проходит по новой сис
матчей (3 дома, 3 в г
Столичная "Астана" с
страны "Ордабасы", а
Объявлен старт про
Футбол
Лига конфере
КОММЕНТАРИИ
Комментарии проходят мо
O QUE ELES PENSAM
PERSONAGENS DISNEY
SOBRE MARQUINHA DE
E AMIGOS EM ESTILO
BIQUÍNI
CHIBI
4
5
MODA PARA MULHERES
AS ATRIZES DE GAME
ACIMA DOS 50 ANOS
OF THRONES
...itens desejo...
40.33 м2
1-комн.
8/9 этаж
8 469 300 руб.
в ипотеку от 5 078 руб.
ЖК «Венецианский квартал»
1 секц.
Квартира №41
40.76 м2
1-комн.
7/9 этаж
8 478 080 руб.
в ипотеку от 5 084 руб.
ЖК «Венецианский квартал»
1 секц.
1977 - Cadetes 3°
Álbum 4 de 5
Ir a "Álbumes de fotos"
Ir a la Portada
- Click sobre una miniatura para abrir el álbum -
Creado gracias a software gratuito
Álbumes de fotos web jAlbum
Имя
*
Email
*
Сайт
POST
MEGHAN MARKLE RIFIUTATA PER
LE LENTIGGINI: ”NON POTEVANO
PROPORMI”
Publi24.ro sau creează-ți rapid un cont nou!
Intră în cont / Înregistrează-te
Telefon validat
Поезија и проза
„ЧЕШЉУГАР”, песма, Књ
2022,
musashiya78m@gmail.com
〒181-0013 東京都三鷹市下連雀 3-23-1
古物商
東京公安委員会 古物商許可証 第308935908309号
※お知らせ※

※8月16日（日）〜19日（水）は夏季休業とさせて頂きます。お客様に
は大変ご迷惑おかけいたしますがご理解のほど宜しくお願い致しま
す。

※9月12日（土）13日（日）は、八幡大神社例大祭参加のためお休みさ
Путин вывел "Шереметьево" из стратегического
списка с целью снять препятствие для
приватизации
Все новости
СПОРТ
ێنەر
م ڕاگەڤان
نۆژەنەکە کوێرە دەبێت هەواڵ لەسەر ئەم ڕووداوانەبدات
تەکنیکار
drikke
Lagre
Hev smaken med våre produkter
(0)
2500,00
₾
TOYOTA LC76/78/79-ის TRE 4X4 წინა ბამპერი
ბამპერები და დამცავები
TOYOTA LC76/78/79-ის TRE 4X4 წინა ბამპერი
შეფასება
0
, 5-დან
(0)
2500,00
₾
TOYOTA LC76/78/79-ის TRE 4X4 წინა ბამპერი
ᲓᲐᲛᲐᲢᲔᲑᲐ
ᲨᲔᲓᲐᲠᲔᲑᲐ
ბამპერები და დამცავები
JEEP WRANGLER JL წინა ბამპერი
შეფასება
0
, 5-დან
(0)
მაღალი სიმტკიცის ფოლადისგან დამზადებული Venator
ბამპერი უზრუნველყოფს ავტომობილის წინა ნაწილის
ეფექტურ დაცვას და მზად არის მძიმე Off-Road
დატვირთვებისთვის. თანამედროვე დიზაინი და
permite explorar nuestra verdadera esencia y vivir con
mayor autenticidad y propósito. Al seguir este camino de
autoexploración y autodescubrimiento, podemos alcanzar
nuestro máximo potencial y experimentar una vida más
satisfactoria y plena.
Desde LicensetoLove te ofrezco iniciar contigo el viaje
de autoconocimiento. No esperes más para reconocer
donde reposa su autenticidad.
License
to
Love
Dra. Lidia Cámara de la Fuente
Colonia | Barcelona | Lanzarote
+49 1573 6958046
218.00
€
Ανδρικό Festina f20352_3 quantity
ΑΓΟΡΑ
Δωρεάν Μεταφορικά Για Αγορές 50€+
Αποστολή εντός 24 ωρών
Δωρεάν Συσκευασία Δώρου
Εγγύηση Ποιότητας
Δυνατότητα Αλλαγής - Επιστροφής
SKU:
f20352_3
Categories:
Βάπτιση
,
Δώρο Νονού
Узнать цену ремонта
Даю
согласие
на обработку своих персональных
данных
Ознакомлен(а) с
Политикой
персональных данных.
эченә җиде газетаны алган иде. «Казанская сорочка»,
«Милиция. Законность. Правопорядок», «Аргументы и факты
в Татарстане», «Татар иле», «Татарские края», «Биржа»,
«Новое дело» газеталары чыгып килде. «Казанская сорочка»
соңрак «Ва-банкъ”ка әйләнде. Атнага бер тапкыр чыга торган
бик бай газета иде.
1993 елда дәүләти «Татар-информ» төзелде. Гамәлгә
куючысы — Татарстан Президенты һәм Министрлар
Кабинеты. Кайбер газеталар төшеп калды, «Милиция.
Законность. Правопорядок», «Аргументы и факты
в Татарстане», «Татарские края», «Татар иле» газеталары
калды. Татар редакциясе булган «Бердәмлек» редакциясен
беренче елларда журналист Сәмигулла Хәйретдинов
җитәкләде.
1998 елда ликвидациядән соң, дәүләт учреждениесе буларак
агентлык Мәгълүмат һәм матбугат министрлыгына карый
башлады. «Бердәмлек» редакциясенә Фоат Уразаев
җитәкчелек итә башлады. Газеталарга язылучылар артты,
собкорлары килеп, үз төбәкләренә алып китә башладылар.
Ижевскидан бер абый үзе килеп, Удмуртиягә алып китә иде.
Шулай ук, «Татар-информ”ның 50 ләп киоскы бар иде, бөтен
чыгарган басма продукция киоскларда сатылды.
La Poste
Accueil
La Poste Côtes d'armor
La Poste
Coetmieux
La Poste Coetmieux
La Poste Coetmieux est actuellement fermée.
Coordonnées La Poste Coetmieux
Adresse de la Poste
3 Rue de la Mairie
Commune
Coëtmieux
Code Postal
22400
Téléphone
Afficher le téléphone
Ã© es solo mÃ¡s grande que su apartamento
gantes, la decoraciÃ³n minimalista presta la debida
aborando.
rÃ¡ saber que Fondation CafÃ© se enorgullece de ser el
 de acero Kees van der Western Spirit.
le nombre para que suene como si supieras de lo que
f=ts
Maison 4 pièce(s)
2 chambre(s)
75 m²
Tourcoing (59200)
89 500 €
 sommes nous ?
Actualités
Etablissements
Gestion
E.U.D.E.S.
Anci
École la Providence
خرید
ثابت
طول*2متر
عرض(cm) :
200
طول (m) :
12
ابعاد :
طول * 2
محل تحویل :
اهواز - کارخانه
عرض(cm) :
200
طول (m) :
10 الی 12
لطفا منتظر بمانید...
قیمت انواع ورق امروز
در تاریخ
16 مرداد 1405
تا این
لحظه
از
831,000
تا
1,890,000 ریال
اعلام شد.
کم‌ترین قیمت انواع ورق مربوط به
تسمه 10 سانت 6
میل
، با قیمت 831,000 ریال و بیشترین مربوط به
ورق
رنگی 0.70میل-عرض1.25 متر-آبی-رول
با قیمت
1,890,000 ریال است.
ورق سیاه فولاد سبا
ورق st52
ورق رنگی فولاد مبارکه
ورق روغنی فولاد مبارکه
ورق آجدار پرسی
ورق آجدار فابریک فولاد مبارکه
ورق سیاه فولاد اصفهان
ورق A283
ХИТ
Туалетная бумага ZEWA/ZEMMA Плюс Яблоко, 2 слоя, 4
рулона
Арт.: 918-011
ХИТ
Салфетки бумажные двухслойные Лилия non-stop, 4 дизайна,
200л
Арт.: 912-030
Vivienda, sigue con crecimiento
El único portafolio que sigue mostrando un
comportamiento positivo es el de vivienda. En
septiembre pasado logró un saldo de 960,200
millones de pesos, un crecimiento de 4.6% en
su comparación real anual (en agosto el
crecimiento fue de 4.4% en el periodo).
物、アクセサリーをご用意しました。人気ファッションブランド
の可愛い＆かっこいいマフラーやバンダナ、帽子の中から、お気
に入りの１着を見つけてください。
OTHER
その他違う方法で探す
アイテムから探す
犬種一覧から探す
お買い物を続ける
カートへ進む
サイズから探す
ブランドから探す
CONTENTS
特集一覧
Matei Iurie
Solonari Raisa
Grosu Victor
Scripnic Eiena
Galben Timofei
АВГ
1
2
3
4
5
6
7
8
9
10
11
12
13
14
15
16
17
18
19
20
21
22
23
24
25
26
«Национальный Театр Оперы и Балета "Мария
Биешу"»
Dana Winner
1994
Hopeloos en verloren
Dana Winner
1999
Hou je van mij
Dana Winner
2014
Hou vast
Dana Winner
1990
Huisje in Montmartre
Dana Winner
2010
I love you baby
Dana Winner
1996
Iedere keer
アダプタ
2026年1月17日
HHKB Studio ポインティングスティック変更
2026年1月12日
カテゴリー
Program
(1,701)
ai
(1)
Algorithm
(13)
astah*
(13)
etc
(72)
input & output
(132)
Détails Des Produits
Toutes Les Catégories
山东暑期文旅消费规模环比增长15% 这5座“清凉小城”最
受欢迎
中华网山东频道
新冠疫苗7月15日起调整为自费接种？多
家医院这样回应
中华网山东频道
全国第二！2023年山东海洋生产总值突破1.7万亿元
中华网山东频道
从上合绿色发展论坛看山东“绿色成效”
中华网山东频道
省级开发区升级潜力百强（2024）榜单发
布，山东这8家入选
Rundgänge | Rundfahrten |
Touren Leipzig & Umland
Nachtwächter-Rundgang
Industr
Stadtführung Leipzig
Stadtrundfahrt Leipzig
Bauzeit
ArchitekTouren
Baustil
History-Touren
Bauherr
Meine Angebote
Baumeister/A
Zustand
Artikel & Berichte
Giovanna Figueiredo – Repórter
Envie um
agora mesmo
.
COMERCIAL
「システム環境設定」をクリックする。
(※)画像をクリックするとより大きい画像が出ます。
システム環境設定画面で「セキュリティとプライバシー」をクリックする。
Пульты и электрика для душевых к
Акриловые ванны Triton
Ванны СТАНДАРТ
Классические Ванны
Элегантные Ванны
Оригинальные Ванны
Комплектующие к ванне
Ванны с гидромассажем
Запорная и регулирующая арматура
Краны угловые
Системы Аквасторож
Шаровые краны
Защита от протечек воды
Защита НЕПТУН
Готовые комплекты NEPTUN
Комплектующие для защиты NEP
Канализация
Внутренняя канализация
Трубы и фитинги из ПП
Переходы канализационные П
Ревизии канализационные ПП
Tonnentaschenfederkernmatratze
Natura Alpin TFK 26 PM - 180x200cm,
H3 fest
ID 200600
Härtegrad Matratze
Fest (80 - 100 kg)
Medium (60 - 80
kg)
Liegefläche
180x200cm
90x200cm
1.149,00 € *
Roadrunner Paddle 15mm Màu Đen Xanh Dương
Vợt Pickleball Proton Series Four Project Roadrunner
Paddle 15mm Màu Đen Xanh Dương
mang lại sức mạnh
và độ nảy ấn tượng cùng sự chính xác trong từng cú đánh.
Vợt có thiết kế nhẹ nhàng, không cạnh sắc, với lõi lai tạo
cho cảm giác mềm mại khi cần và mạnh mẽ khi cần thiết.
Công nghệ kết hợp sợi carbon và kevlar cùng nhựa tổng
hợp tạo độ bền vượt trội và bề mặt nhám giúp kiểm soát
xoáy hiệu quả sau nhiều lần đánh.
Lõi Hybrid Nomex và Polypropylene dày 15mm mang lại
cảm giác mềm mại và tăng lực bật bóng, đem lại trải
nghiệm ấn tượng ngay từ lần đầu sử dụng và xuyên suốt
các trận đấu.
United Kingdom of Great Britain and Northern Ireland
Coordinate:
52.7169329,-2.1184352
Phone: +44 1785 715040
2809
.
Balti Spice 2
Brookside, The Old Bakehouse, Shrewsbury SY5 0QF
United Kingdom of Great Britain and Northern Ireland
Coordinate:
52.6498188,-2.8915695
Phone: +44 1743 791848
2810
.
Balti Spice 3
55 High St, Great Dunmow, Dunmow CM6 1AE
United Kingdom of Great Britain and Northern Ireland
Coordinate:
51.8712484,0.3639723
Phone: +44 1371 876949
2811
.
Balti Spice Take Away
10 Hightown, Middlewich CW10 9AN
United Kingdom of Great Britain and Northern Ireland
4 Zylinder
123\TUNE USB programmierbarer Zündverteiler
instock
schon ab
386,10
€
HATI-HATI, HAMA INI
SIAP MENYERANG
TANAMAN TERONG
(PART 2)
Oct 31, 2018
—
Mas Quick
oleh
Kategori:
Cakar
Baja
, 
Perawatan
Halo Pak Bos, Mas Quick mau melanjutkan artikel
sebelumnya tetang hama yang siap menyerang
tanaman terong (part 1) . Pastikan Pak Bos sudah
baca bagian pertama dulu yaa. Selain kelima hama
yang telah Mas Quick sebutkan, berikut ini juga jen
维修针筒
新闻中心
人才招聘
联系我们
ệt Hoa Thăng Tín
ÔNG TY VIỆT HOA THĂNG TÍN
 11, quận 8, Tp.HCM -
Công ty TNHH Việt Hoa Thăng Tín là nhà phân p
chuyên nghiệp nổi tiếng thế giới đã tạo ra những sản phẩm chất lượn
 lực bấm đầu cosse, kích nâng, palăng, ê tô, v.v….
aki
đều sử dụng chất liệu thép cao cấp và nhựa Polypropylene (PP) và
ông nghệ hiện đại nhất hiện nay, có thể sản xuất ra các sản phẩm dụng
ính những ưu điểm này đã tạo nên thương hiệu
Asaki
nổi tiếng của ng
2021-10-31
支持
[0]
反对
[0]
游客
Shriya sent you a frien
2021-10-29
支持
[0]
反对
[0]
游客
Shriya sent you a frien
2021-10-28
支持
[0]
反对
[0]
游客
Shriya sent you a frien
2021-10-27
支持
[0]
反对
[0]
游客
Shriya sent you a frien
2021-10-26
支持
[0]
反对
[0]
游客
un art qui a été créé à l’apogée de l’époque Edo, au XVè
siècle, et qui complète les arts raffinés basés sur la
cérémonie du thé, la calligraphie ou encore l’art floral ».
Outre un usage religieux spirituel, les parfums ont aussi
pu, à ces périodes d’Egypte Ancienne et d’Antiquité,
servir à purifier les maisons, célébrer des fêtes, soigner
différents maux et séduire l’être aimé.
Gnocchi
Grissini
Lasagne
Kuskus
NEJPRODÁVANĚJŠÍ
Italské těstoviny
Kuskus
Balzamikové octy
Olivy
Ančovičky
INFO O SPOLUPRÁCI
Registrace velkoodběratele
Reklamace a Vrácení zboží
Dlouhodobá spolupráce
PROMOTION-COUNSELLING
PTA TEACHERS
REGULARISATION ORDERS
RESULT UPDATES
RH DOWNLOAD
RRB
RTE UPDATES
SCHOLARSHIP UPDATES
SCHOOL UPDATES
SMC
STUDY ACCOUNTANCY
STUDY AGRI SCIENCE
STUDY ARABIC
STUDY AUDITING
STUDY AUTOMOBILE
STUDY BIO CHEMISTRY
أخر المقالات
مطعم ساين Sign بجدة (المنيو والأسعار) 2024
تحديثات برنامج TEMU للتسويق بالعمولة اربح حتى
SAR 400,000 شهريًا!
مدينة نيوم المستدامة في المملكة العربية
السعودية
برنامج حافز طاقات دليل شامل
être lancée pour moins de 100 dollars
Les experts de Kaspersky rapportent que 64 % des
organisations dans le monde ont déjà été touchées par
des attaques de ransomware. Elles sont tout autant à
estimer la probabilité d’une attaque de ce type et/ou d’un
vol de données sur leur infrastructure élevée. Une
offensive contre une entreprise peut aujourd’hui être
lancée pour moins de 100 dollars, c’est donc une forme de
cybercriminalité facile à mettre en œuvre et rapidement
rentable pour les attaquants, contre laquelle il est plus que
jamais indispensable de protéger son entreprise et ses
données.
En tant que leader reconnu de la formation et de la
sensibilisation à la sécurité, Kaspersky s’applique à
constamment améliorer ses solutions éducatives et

•••

- **ABOUT THIS TASK**: Return each line among the entries that holds the word "Quick".

- **COMPLETED TASK**:
Mas Quick
Halo Pak Bos, Mas Quick mau melanjutkan artikel
yang telah Mas Quick sebutkan, berikut ini juga jen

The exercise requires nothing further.